#### Dataset records ####
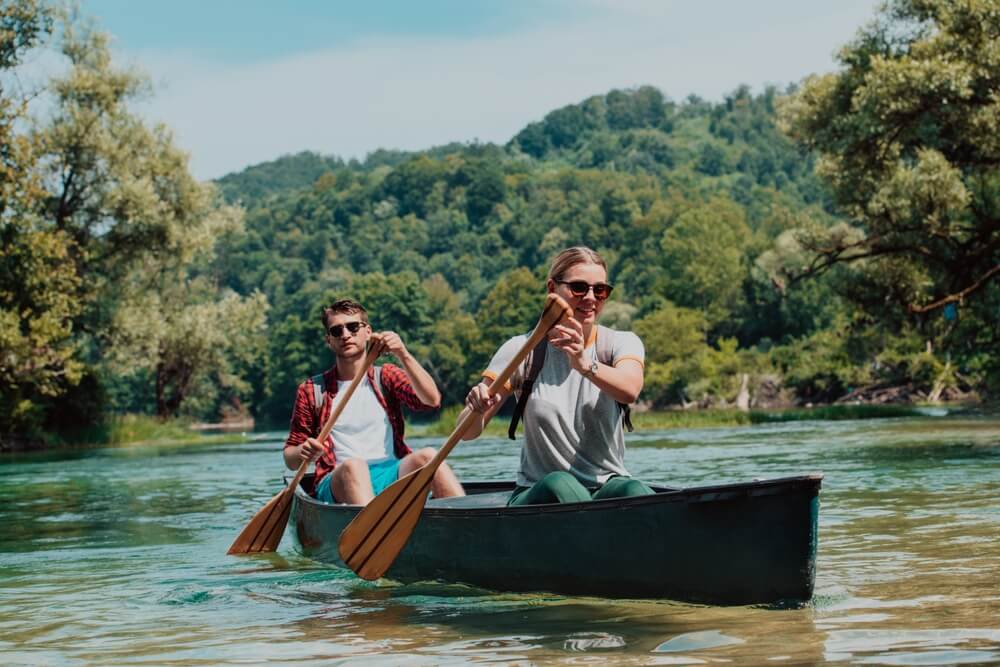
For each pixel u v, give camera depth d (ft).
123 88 98.27
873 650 9.97
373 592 14.67
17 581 16.96
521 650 10.55
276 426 262.67
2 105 80.38
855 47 74.33
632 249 376.27
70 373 80.74
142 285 106.73
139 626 12.82
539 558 13.41
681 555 12.25
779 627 11.07
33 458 71.46
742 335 263.08
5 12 88.33
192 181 102.53
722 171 611.88
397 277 323.37
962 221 74.33
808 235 81.00
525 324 291.38
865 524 19.25
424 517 14.96
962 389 145.38
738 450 45.29
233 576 16.63
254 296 115.03
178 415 120.88
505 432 79.92
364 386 19.27
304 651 11.02
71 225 97.60
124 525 25.03
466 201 531.50
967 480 26.63
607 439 13.83
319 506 17.28
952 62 64.34
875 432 56.29
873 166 71.72
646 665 9.70
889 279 78.33
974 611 11.57
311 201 570.05
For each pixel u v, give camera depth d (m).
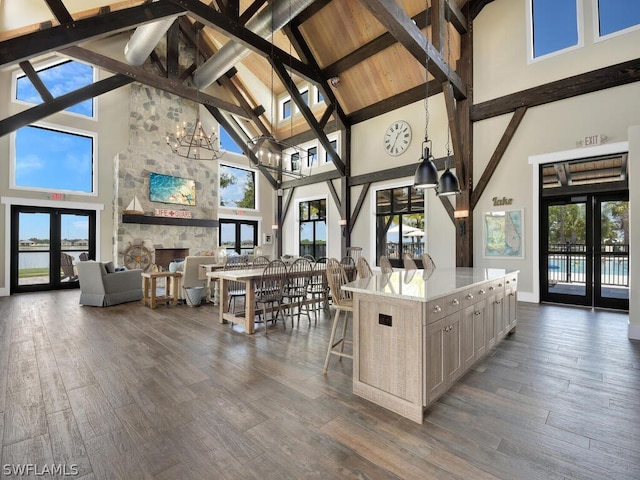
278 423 1.97
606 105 4.87
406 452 1.70
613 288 5.01
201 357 3.09
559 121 5.29
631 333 3.63
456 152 5.86
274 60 6.53
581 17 5.09
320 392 2.38
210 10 5.13
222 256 7.61
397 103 7.46
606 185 4.99
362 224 8.42
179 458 1.65
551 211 5.54
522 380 2.57
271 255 11.25
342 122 8.43
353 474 1.54
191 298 5.59
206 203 9.46
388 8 3.86
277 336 3.83
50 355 3.13
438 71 5.13
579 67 5.11
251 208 11.02
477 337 2.75
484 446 1.75
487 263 6.06
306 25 6.97
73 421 1.98
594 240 5.14
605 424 1.95
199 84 8.17
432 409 2.14
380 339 2.21
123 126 8.10
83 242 7.64
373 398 2.23
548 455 1.67
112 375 2.66
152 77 7.39
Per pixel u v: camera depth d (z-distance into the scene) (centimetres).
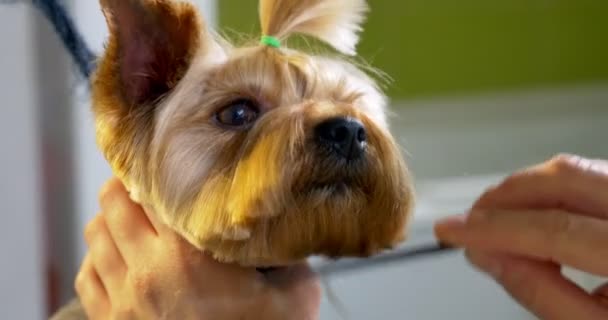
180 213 51
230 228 49
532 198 55
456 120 120
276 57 52
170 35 53
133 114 52
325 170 48
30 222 70
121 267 54
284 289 53
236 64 52
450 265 86
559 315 53
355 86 54
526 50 125
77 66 59
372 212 50
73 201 71
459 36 122
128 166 53
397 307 84
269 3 54
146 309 52
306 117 49
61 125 71
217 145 51
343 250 50
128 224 54
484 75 124
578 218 52
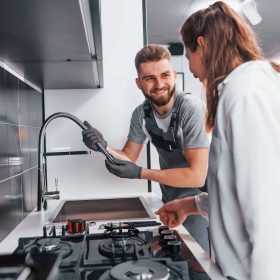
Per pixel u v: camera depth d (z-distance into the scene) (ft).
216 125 2.52
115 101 6.48
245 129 2.23
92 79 5.41
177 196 5.05
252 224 2.18
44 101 6.39
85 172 6.45
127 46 6.48
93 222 3.91
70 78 5.26
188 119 4.53
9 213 3.93
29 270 1.80
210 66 2.73
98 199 6.05
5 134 3.92
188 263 2.37
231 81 2.46
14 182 4.24
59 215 4.93
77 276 2.13
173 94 4.81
####
Task to complete – Extract word for word every line from the line that contains "873 166 71.72" to the final line of the data, both included, and nothing else; skip the pictures.

Reply –
873 166 71.72
646 665 9.70
889 279 78.33
974 611 11.57
311 201 570.05
For each pixel u v, give camera depth d (m).
278 423 1.97
606 105 4.87
406 452 1.70
613 288 5.01
201 357 3.09
559 121 5.29
631 333 3.63
456 152 5.86
274 60 6.53
581 17 5.09
320 392 2.38
210 10 5.13
222 256 7.61
397 103 7.46
606 185 4.99
362 224 8.42
179 458 1.65
551 211 5.54
522 380 2.57
271 255 11.25
342 122 8.43
353 474 1.54
191 298 5.59
206 203 9.46
388 8 3.86
277 336 3.83
50 355 3.13
438 71 5.13
579 67 5.11
251 208 11.02
477 337 2.75
484 446 1.75
487 263 6.06
306 25 6.97
73 421 1.98
594 240 5.14
605 424 1.95
199 84 8.17
432 409 2.14
380 339 2.21
123 126 8.10
83 242 7.64
373 398 2.23
548 455 1.67
112 375 2.66
152 77 7.39
Per pixel u v: camera depth d (z-distance into the scene) (centimetres).
180 213 51
230 228 49
532 198 55
456 120 120
276 57 52
170 35 53
133 114 52
325 170 48
30 222 70
121 267 54
284 289 53
236 64 52
450 265 86
559 315 53
355 86 54
526 50 125
77 66 59
372 212 50
73 201 71
459 36 122
128 166 53
397 307 84
269 3 54
146 309 52
306 117 49
61 125 71
217 145 51
343 250 50
128 224 54
484 75 124
578 218 52
Per pixel u v: camera depth d (z-distance into the scene) (ft).
216 125 2.52
115 101 6.48
245 129 2.23
92 79 5.41
177 196 5.05
252 224 2.18
44 101 6.39
85 172 6.45
127 46 6.48
93 222 3.91
70 78 5.26
188 119 4.53
9 213 3.93
29 270 1.80
210 66 2.73
98 199 6.05
5 134 3.92
188 263 2.37
231 81 2.46
14 182 4.24
59 215 4.93
77 276 2.13
173 94 4.81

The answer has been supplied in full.